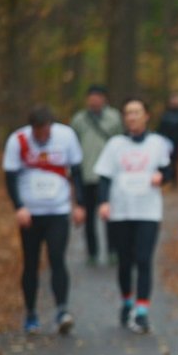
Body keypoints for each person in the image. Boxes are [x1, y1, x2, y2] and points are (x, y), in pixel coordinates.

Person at [2, 106, 86, 334]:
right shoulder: (17, 140)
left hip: (58, 210)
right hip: (30, 213)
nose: (42, 135)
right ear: (32, 129)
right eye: (38, 132)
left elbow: (77, 172)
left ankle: (62, 311)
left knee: (57, 257)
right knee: (31, 262)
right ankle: (30, 314)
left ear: (51, 126)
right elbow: (10, 177)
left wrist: (79, 204)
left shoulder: (66, 136)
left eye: (46, 130)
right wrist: (19, 207)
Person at [94, 97, 172, 333]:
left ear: (146, 115)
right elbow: (104, 176)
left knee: (144, 259)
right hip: (121, 210)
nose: (132, 116)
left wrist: (162, 177)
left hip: (148, 210)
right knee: (125, 262)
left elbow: (167, 170)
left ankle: (142, 311)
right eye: (128, 112)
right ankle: (127, 301)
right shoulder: (115, 144)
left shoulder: (158, 143)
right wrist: (104, 202)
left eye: (137, 112)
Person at [71, 85, 124, 266]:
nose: (94, 100)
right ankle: (92, 253)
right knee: (89, 218)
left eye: (98, 96)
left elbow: (121, 143)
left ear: (104, 99)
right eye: (91, 96)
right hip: (86, 174)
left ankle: (112, 251)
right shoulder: (79, 119)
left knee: (110, 215)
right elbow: (74, 147)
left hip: (109, 176)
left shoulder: (115, 117)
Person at [157, 92, 178, 188]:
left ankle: (175, 181)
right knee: (167, 160)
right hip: (166, 142)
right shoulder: (165, 114)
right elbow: (161, 128)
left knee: (176, 161)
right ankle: (168, 178)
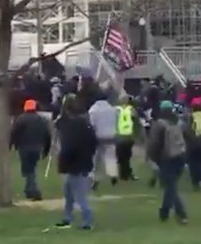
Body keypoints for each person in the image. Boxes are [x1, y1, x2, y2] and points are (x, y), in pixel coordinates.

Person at [147, 100, 194, 224]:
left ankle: (181, 213)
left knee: (170, 187)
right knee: (170, 186)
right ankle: (164, 212)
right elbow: (189, 138)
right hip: (180, 157)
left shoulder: (159, 124)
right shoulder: (180, 123)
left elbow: (154, 144)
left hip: (166, 158)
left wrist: (154, 158)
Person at [55, 98, 98, 230]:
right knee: (69, 194)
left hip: (74, 165)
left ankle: (88, 221)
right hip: (84, 163)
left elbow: (68, 147)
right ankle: (67, 218)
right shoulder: (86, 125)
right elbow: (94, 143)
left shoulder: (71, 127)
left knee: (79, 196)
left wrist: (62, 161)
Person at [10, 99, 51, 201]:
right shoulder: (42, 120)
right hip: (37, 147)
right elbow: (47, 136)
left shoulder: (20, 119)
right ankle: (28, 189)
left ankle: (34, 191)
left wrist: (11, 145)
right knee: (31, 168)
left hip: (24, 147)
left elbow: (14, 133)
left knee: (28, 169)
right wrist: (46, 150)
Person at [87, 91, 119, 188]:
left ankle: (94, 178)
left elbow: (91, 125)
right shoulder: (112, 109)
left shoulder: (93, 110)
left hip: (98, 137)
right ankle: (113, 173)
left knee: (96, 159)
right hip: (111, 136)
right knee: (110, 157)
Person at [114, 95, 139, 181]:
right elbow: (135, 121)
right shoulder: (131, 110)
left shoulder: (116, 109)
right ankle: (126, 173)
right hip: (128, 136)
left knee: (122, 156)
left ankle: (124, 174)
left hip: (120, 136)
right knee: (126, 156)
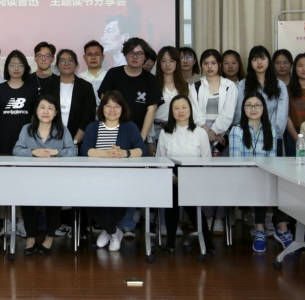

◇ ◇ ◇ ◇ ◇ ◇ ◇

→ **Try it**: All entries are to be duplicated exactly, with the pictures left out.

→ **Written answer**:
Body keypoints for each person in the image. Boxes are [x1, y1, x2, y2] and points are (x, y), in pixel coordinates.

Person at [2, 106, 86, 334]:
right shoulder: (17, 140)
left hip: (58, 210)
right hip: (30, 213)
nose: (42, 135)
right ear: (32, 129)
right eye: (38, 132)
left elbow: (77, 172)
left ankle: (62, 311)
left knee: (57, 257)
right knee: (31, 262)
right ankle: (30, 314)
left ear: (51, 126)
right elbow: (10, 177)
left wrist: (79, 204)
left shoulder: (66, 136)
left eye: (46, 130)
right wrist: (19, 207)
Person at [94, 97, 172, 333]:
left ear: (146, 115)
right elbow: (104, 176)
left knee: (144, 259)
right hip: (121, 210)
nose: (132, 116)
left wrist: (162, 177)
left hip: (148, 210)
right knee: (125, 262)
left elbow: (167, 170)
left ankle: (142, 311)
right eye: (128, 112)
right ankle: (127, 301)
right shoulder: (115, 144)
left shoulder: (158, 143)
right wrist: (104, 202)
left eye: (137, 112)
Person at [71, 85, 124, 266]:
nose: (94, 100)
right ankle: (92, 253)
right knee: (89, 218)
left eye: (98, 96)
left elbow: (121, 143)
left ear: (104, 99)
right eye: (91, 96)
right hip: (86, 174)
left ankle: (112, 251)
right shoulder: (79, 119)
left knee: (110, 215)
right elbow: (74, 147)
left hip: (109, 176)
left shoulder: (115, 117)
Person at [157, 92, 178, 188]:
left ankle: (175, 181)
right knee: (167, 160)
right hip: (166, 142)
right shoulder: (165, 114)
right elbow: (161, 128)
left knee: (176, 161)
right ankle: (168, 178)
Body keypoints for each person in the image. Boxes are [x1, y1, x2, y2] and points are (x, y), in pixel coordinates.

Person at [147, 100, 194, 224]:
left ankle: (181, 213)
left knee: (170, 187)
right knee: (170, 186)
right ankle: (164, 212)
right elbow: (189, 138)
right hip: (180, 157)
left shoulder: (159, 124)
right shoulder: (180, 123)
left elbow: (154, 144)
left hip: (166, 158)
left wrist: (154, 158)
Person at [55, 98, 98, 230]:
right knee: (69, 194)
left hip: (74, 165)
left ankle: (88, 221)
right hip: (84, 163)
left elbow: (68, 147)
right ankle: (67, 218)
right shoulder: (86, 125)
right elbow: (94, 143)
left shoulder: (71, 127)
left knee: (79, 196)
left wrist: (62, 161)
Person at [10, 99, 51, 201]:
right shoulder: (42, 120)
right hip: (37, 147)
right elbow: (47, 136)
left shoulder: (20, 119)
right ankle: (28, 189)
left ankle: (34, 191)
left wrist: (11, 145)
right knee: (31, 168)
left hip: (24, 147)
left elbow: (14, 133)
left knee: (28, 169)
right wrist: (46, 150)
Person at [87, 91, 119, 188]:
left ankle: (94, 178)
left elbow: (91, 125)
right shoulder: (112, 109)
left shoulder: (93, 110)
left hip: (98, 137)
right ankle: (113, 173)
left knee: (96, 159)
right hip: (111, 136)
right knee: (110, 157)
Person at [114, 95, 139, 181]:
right elbow: (135, 121)
right shoulder: (131, 110)
left shoulder: (116, 109)
right ankle: (126, 173)
right hip: (128, 136)
left knee: (122, 156)
left ankle: (124, 174)
left hip: (120, 136)
right knee: (126, 156)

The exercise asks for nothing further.